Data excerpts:
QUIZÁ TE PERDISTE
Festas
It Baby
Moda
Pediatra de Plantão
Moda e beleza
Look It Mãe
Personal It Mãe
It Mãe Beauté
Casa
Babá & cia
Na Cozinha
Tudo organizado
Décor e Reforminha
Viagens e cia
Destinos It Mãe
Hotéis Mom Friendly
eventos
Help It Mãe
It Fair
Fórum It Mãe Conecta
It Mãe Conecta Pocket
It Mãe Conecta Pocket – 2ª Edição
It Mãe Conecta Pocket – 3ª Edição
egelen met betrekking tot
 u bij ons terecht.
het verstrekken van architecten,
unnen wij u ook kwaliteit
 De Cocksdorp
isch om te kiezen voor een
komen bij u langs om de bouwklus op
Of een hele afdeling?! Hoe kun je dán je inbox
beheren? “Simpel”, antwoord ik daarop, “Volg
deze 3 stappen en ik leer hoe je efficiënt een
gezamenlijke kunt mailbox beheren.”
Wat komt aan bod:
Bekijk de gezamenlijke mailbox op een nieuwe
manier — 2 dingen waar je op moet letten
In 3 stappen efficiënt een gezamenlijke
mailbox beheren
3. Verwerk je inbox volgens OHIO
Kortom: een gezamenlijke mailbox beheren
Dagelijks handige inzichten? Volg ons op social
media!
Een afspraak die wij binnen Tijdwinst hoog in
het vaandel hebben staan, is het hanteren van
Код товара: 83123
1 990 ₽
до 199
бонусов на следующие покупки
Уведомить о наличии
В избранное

...

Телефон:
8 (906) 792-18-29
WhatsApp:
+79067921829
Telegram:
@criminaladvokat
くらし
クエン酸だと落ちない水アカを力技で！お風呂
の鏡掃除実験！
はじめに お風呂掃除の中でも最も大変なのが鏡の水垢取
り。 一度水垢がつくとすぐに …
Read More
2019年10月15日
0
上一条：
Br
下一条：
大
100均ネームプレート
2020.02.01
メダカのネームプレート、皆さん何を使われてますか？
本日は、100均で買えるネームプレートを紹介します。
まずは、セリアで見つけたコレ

• [Assignment]: Your response should be made up of the lines in the data that contain the word "stappen".

• [Result of the task]:
deze 3 stappen en ik leer hoe je efficiënt een
In 3 stappen efficiënt een gezamenlijke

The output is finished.